Twenty Tips for a Water Wise Garden
Appreciating the economic, environmental and psychological benefits of plants is easy. Just imagine a world without them. These assets, and the time and money already invested in landscape, are reasons enough to preserve them.
Water Wise gardening has advantages of its own: stronger plants, less maintenance, lowered water bills and decreased demand on natural resources. Even in drought-free conditions, these principles make good gardening sense.
- Group plants according to water requirements to avoid over-or-under-watering.
- Use plants that need less water, plenty of attractive varieties meet this definition.
- Install new plants when reliable rainfall is expected. In many regions, fall is the best time to plant.
- Build basins around shrubs and trees to limit runoff.
- Mulch to reduce moisture evaporation
- Fertilize properly-too much stimulates thirsty new growth
- Pruning keeps plants strong and less water dependant.
- Prioritize watering. New plants need more frequent watering than established trees and shrubs.
- Irrigate lawns only when needed. If grass springs back up after you walk on it, it doesn’t need water. Or, let your lawn go dormant; most grasses rebounds when rains return.
- Mow higher and less often. Longer leaf surfaces encourage deeper rooting and shade roots. Mowing puts grass under additional stress that requires more water.

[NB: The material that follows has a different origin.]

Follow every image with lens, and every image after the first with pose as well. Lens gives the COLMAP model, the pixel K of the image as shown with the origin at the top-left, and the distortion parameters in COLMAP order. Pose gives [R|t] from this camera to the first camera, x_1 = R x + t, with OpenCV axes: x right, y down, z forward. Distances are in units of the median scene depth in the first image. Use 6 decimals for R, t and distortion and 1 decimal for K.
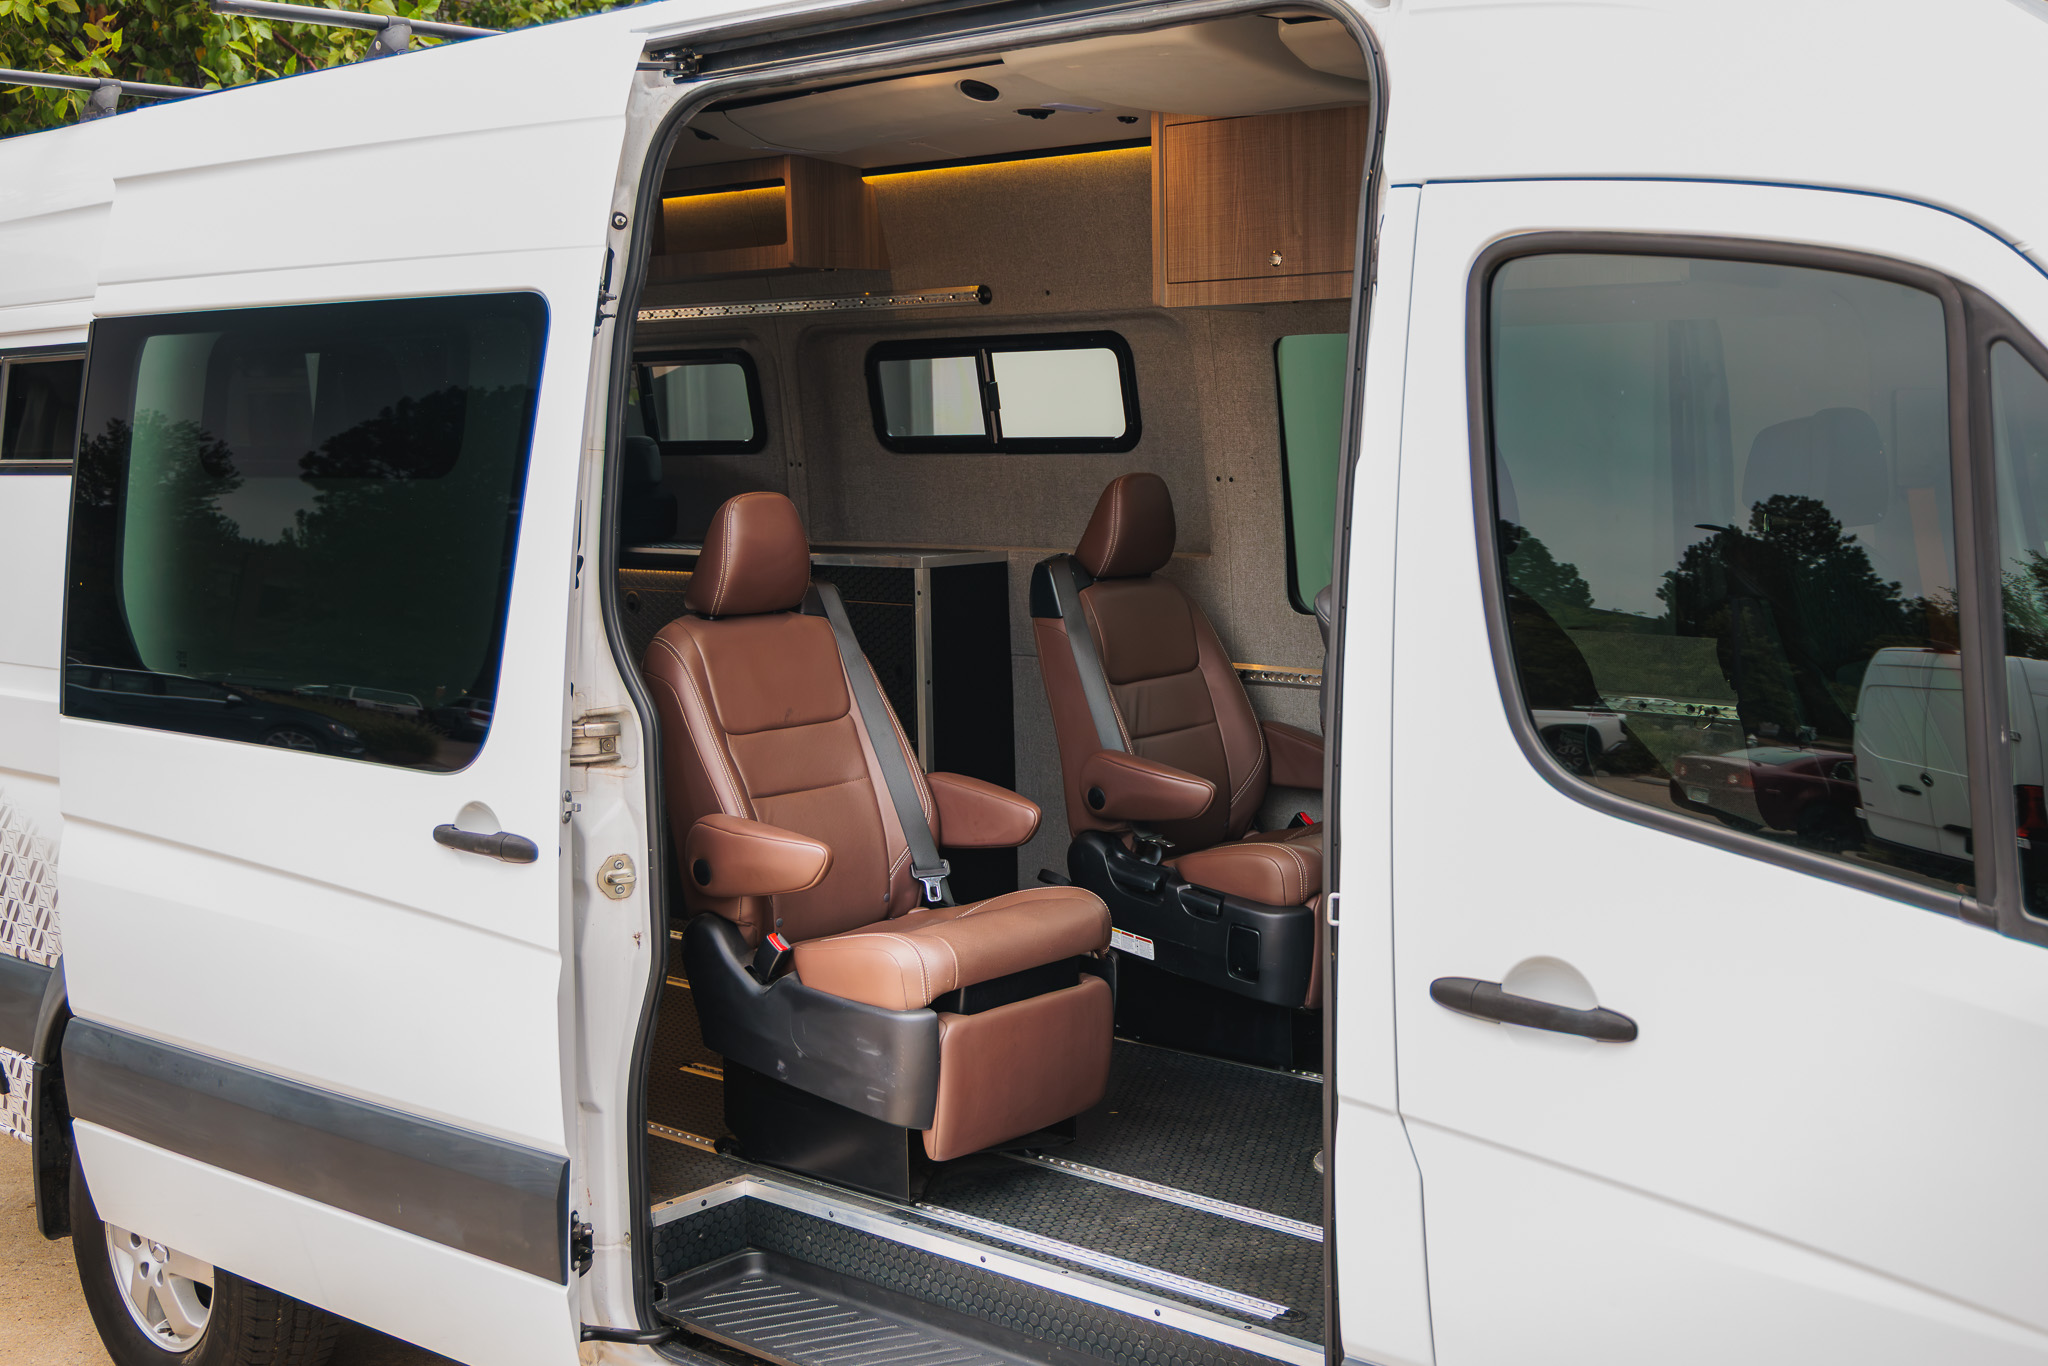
lens RADIAL K [[2693.0, 0, 1026.2], [0, 2693.0, 682.7], [0, 0, 1]] dist [0.013378, 0.000000]
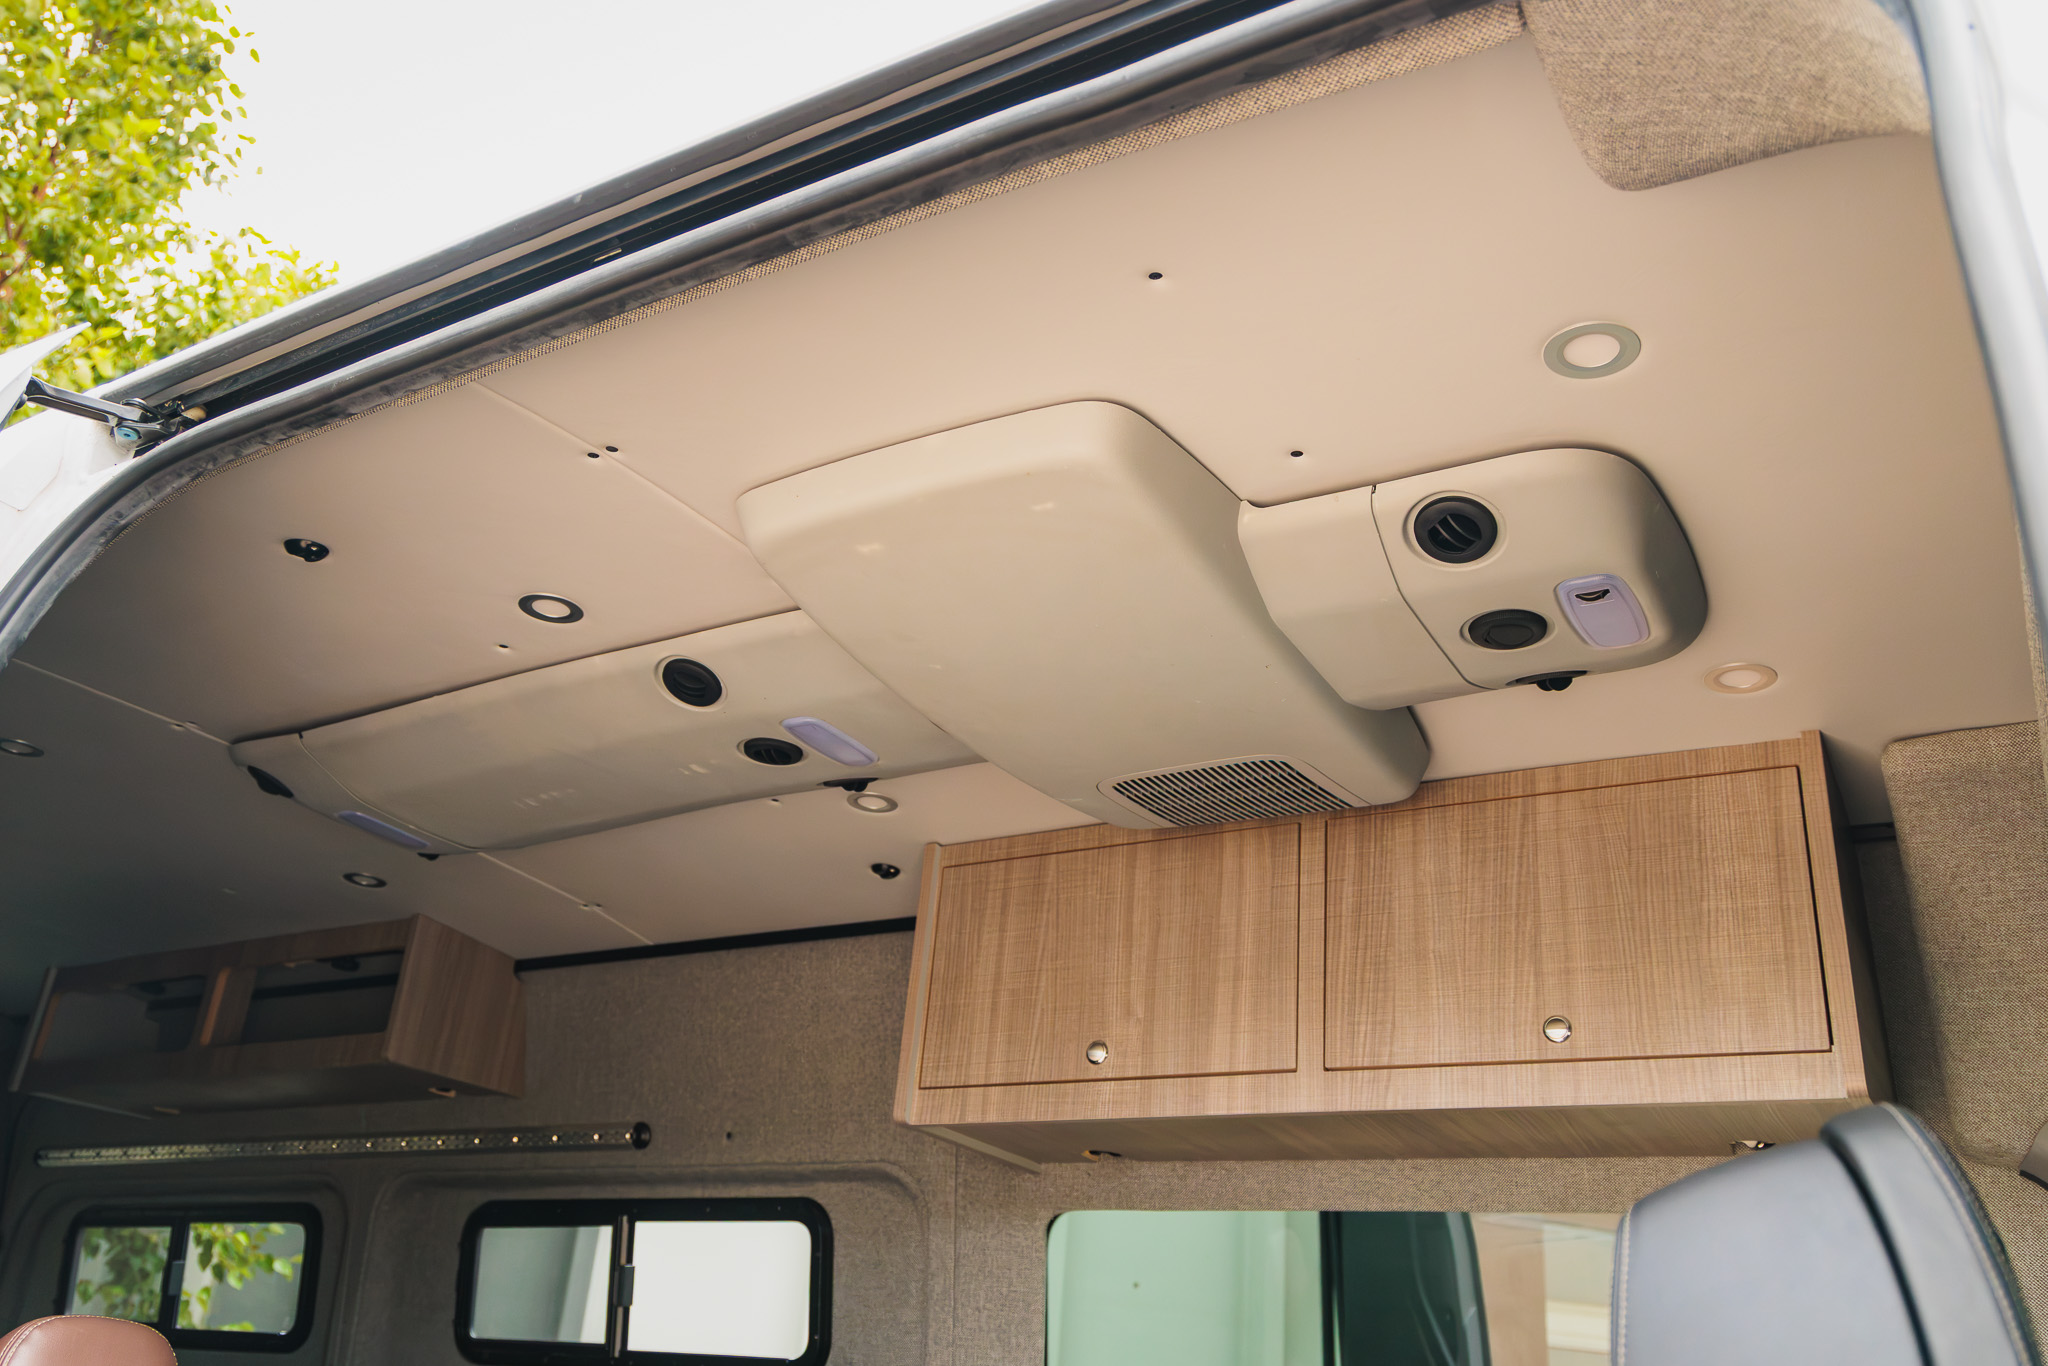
lens RADIAL K [[1645.9, 0, 1024.5], [0, 1645.9, 680.9], [0, 0, 1]] dist [0.010411, 0.006152]
pose [[0.976957, 0.171271, 0.127359, 0.008433], [-0.078961, 0.844408, -0.529849, -0.018877], [-0.198291, 0.507584, 0.838474, 0.560417]]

- Water plants when the soil is dry, not before.
- Use a spring-loaded hose spray or hose-end turn-off device.
- Adjust sprinklers so water reaches lawns and gardens, not pavement.
- Inspect sprinkler system for leaks.
- Time for watering. Water early to decrease evaporation. Avoid windy days for the same reason.
- Water infrequently, deeply, and thoroughly. This stops wasteful runoff and encourages deeper root development. Plants with deep roots develop greater tolerance for dry spells.
- Install a drip irrigation system. You’ll spend up to 60 percent of the water used by sprinklers.
- Move container plants to shady areas. Watering them over the root area of a tree puts excess water to good use.
- Remove weeds. Weeds rob water and nutrients from valuable plants.
- Watch the weather. Don’t irrigate if rain is predicted. Skip at least one watering after a good rain, Cut back watering times and frequencies in cool and/or humid weather.